Let S be the region satisfying $ 3x^2 + 2xy + y^2 \leq\ 1$ in the real plane $R^{2}$. Then compute the value of the double integral
$$\int\int_S\ e^{(3x^2+2xy+y^2)}dxdy$$
i learned double integral at polar coordinates. but i didn't solve this problem. Please give me hint or answer.
$$3x^2 +2xy +y^2 = 3(x + y/3)^2 + \frac{2 y^2}{3}$$ So try the substitution $u = \sqrt{3} x + y/\sqrt{3}, v = \sqrt{2/3} y$
This should transform it into an integral over the unit circle. Then you can use polar coordinates.
Referring to another answer and transforming the ellipse into:
$$(2+\sqrt{2})X^2+(2-\sqrt{2})Y^2=1$$
Let $(X,Y)=\displaystyle \left( \frac{u\cos v}{\sqrt{2+\sqrt{2}}}, \frac{u\sin v}{\sqrt{2-\sqrt{2}}} \right)$, then $dX \, dY=\displaystyle \frac{u\, du \, dv}{\sqrt{2}}$
Now $$\iint_{(2+\sqrt{2})X^2+(2-\sqrt{2})Y^2<1} e^{(2+\sqrt{2})X^2+(2-\sqrt{2})Y^2} dX \, dY =\int_{0}^{2\pi} \int_{0}^{1} \frac{e^{u^2}}{\sqrt{2}} u\, du \, dv$$
Let $g(x,y) = 3x^2+2xy+y^2$ and let $h(u) = e^u$. Notice that $h(g(x,y)) = e^{3x^2+2xy+y^2}$.
In this case, it can be a good idea to integrate along level surfaces.
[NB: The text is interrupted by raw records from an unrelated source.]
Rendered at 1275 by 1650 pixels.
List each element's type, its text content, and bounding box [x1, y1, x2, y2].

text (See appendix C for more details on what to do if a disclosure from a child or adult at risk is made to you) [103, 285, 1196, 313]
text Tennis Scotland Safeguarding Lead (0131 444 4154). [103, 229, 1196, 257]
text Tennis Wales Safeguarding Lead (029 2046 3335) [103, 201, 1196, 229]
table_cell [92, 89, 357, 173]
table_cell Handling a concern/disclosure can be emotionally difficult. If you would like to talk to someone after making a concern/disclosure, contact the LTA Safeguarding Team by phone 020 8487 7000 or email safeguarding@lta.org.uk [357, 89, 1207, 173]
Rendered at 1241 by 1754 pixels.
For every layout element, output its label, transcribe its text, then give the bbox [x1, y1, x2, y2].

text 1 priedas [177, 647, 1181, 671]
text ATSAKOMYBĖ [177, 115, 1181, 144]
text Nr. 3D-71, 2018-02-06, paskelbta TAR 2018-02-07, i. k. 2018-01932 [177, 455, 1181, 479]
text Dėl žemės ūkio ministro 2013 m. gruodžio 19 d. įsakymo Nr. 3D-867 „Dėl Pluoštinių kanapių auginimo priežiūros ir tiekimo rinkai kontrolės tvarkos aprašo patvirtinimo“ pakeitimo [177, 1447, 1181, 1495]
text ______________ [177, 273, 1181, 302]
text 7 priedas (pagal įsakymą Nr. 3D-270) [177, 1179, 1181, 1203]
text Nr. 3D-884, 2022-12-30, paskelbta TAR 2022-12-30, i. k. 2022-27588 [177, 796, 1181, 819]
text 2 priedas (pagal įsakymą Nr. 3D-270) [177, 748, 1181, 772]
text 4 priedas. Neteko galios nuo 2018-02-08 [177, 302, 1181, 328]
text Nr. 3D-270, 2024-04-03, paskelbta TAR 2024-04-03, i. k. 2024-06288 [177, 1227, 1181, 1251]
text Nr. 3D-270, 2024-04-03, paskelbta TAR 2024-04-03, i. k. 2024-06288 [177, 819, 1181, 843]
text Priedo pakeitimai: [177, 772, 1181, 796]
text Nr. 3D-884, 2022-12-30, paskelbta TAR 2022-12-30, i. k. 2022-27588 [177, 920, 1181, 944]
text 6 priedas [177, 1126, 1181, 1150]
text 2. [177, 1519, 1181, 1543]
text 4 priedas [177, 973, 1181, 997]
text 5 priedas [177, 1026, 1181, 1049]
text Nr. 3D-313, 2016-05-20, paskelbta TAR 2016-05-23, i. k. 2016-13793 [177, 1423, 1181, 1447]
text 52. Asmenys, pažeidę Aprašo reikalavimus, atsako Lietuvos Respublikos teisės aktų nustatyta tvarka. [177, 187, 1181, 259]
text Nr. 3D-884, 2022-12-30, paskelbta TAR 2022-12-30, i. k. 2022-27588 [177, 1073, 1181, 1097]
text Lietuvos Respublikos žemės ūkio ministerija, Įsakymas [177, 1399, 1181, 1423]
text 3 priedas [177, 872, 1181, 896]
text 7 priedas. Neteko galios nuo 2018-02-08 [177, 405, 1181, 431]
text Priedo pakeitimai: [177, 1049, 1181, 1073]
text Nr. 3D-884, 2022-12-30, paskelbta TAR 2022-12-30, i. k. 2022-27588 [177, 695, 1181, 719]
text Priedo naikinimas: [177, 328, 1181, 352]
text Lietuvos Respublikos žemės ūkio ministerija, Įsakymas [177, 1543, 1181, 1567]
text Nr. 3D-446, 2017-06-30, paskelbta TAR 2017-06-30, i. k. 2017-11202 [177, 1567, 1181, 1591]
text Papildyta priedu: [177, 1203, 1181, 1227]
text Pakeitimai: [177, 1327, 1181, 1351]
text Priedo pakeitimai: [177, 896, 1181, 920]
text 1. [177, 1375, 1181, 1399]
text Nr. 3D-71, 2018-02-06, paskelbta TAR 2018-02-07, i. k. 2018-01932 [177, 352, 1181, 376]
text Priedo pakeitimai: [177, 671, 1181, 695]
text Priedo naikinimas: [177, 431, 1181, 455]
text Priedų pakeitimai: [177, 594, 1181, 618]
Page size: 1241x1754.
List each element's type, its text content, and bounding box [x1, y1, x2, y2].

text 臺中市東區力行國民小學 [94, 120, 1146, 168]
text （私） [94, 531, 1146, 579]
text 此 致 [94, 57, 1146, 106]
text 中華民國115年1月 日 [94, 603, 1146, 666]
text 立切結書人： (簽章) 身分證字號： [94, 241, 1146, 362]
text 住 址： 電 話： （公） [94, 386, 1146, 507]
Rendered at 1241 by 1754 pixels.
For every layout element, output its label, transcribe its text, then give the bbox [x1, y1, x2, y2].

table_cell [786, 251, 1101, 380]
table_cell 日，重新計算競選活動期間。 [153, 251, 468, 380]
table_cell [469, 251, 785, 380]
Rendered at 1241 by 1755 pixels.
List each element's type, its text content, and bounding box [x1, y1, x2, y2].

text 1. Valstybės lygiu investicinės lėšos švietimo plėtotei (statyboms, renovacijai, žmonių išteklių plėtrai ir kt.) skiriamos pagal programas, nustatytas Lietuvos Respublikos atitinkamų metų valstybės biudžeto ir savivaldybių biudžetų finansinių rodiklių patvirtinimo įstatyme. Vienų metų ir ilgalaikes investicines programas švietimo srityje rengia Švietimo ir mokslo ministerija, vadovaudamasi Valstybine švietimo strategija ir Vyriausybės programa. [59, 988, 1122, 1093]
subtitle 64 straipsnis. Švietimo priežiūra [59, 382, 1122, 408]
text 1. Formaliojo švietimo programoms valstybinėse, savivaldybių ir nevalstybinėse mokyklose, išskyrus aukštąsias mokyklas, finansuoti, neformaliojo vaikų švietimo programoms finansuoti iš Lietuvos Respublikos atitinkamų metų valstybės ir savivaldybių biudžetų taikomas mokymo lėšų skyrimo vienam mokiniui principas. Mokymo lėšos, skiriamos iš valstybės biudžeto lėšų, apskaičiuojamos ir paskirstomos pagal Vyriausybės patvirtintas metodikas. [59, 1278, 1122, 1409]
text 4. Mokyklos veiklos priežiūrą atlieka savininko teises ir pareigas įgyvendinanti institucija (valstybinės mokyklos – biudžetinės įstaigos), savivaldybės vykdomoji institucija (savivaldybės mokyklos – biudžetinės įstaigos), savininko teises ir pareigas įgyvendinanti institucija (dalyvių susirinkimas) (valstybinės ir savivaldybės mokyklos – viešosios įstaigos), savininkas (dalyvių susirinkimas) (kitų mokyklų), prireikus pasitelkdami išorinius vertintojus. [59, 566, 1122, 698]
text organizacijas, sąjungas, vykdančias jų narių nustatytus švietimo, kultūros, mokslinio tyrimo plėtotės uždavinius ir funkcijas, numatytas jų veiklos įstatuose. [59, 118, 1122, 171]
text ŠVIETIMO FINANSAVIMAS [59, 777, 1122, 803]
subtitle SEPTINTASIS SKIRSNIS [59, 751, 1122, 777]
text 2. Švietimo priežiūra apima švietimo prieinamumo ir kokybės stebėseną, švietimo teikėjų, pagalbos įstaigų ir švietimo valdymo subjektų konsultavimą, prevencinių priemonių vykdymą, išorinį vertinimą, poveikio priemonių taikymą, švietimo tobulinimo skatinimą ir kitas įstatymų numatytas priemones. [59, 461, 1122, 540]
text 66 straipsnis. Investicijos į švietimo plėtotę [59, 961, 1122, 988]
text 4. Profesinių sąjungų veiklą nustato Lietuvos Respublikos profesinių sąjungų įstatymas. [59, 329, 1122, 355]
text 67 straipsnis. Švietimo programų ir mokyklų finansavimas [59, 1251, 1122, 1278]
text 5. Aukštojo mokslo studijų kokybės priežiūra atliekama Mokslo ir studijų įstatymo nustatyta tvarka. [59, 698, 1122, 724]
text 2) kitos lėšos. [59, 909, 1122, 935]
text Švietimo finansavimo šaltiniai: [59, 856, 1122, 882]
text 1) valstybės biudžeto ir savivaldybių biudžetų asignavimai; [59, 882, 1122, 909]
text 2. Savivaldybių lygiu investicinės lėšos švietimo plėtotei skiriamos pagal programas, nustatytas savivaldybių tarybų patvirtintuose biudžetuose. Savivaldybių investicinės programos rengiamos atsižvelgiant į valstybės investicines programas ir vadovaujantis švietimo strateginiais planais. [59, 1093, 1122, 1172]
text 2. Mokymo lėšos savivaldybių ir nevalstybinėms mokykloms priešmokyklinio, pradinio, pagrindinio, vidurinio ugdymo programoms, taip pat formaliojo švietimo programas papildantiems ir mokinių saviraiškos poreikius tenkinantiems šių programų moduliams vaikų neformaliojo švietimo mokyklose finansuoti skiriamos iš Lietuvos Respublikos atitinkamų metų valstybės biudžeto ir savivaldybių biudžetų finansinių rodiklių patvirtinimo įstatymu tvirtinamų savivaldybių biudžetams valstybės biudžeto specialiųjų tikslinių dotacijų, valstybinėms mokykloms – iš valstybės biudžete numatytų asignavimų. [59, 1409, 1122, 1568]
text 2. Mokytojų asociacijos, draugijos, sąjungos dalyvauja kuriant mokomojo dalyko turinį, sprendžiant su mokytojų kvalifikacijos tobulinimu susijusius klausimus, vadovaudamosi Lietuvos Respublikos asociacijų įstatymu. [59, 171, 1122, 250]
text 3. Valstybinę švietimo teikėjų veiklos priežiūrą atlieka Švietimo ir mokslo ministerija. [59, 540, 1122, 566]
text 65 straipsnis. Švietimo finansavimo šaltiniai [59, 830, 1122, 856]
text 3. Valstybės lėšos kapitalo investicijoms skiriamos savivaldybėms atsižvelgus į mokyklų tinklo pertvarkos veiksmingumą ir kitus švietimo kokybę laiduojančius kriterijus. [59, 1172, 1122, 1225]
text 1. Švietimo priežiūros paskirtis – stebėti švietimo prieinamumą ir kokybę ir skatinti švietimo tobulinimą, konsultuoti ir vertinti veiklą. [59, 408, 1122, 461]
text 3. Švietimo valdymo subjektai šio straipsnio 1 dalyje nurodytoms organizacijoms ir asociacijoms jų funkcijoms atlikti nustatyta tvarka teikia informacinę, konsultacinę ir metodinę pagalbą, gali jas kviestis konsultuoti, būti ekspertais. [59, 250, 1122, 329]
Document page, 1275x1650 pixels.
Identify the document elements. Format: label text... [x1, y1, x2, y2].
Let $A(u)$ denote the area of the region contained within $g(x,y) \leq u$.
This is basically like calculating the area of the ellipse. By using the transformation given by $r = \sqrt{3}x+y/\sqrt{3}$ and letting $p = \sqrt{2/3}y$, we get that our region in the $r-p$ plane is a circle with $r^2+p^2 \leq u$, whose area can easily be calculated as $\pi u$. Notice that this area becomes $\pi u / \sqrt{2}$ in the $x-y$ plane to account for Jacobian of our transformation.
Now $A(u) := \pi / \sqrt{2} u$ from above. We can then calculate the value of the double integral as a single integral of the form:
$$\int_{0}^{1} A'(u)h(u) du = \pi / \sqrt{2} \int_{0}^{1} e^u du = \pi (e-1) / \sqrt{2}$$
Which was the result that was sought.